Internal: Have I mentioned before that we have a high-accountability environment? As I’ve said, it’s not easy to work for us. But I make it easy to work for me. If you’re on one of my teams, I go out of my way to make sure you know where you stand, how you’re doing, and find ways to show appreciation for the effort you bring. If I do that well, I never have to question whether you’re going to work hard for me, and you never have to question that I’m looking for ways to be your advocate. Something I do every week is write hand-written thank-you notes to people on our team, even if it’s just to tell them I noticed something they did. At first, I had to set a calendar reminder, because it was something I did verbally all the time, but I had to force myself to do it via a written note. And the impact of that is multiples over a passing comment in the hall. But sometimes, I’ll get really creative to make an even bigger impact.

Last winter, I took several of our leaders on an off-site to chart out a growth plan for the year, and also to better define some job descriptions for several of our positions in the company. I was taking these leaders away from their families for 3 days and I decided to write a note to each of their spouses and mail it to them, to arrive the day after we left. The note was a simple ‘thank you’ for allowing me to take up their honey’s time and a promise from me that I was doing my part as their leader to help them advance their career. Each note was personalized with something I appreciated about their spouse and how they were fortunate to have great support at home. Several of those leaders told me later, once they found out I had written their spouse, how much it was appreciated that I would take the time to do that. But also, it was appreciated that I recognized a spouse’s role in supporting their development. Little things like this are huge and go a long way. Now, when I need to lean on my team to put in the extra hours or to travel for the company, I can be confident they are supported from home, and that is huge for a developing leader. Also, by doing something simple like this, I have earned serious relationship credibility with these leaders when I have to hold them accountable. In fact, I’ll be bold enough to say that if you don’t make a point to recognize someone for getting it right, you will ultimately build resentment among your team and be surrounded by people who will work just hard enough to keep the job. Why in the world would you want that when it takes only a little extra effort on your part to get the best and most out of everyone daily?
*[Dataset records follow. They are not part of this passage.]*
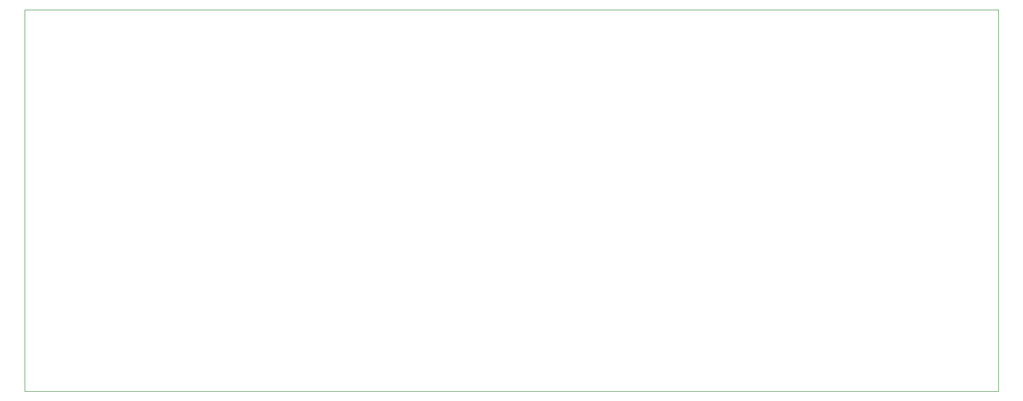
<source format=gbr>
%TF.GenerationSoftware,KiCad,Pcbnew,5.1.9+dfsg1-1+deb11u1*%
%TF.CreationDate,2023-10-22T21:48:40+02:00*%
%TF.ProjectId,mainboard,6d61696e-626f-4617-9264-2e6b69636164,231022*%
%TF.SameCoordinates,Original*%
%TF.FileFunction,Profile,NP*%
%FSLAX46Y46*%
G04 Gerber Fmt 4.6, Leading zero omitted, Abs format (unit mm)*
G04 Created by KiCad (PCBNEW 5.1.9+dfsg1-1+deb11u1) date 2023-10-22 21:48:40*
%MOMM*%
%LPD*%
G01*
G04 APERTURE LIST*
%TA.AperFunction,Profile*%
%ADD10C,0.100000*%
%TD*%
G04 APERTURE END LIST*
D10*
X145288000Y-130810000D02*
X187706000Y-130810000D01*
X186690000Y-67818000D02*
X140208000Y-67818000D01*
X74803000Y-67818000D02*
X140335000Y-67818000D01*
X74803000Y-130810000D02*
X74803000Y-67818000D01*
X145415000Y-130810000D02*
X74803000Y-130810000D01*
X235331000Y-130810000D02*
X187579000Y-130810000D01*
X235331000Y-67818000D02*
X235331000Y-130810000D01*
X186563000Y-67818000D02*
X235331000Y-67818000D01*
M02*

</source>
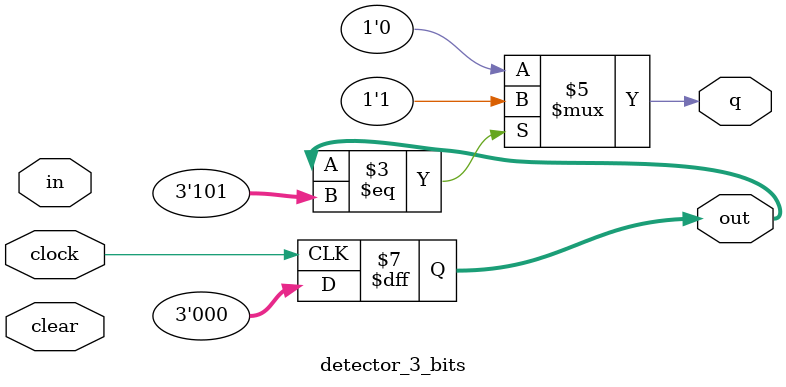
<source format=v>
module detector_3_bits (clock, clear, in, out, q);
  input clock, clear, in;
  output [2:0] out;
  output q;
  reg q;
  reg [2:0] out;

  always @ (posedge clock) begin
    if (clock) begin
      out = 3'd0;
    end else begin
      out[2] = out[1];
      out[1] = out[0];
      out[0] = in;
    end
  end

  always @ (out) begin
    if (out == 3'b101) begin
      q = 1;
    end else begin
      q = 0;
    end
  end

endmodule // detector_3_bits

</source>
You can steal these ideas if you want, but I think you should also be able to use your creativity to come up with ways you can accomplish the same results. Put it on your calendar to start if you have to, but do it. And do it over again, and again until it becomes a habit. It won’t take long for you to see the fruit of it in your professional relationships. Don’t forget, as you climb the ladder and continue to achieve success, you will need to lean on these people more and more to ensure your organization is staying relevant to those you serve. Don’t make it harder on yourself by only being hard on them. They’ll gladly reward your recognition with a loyalty money can’t buy.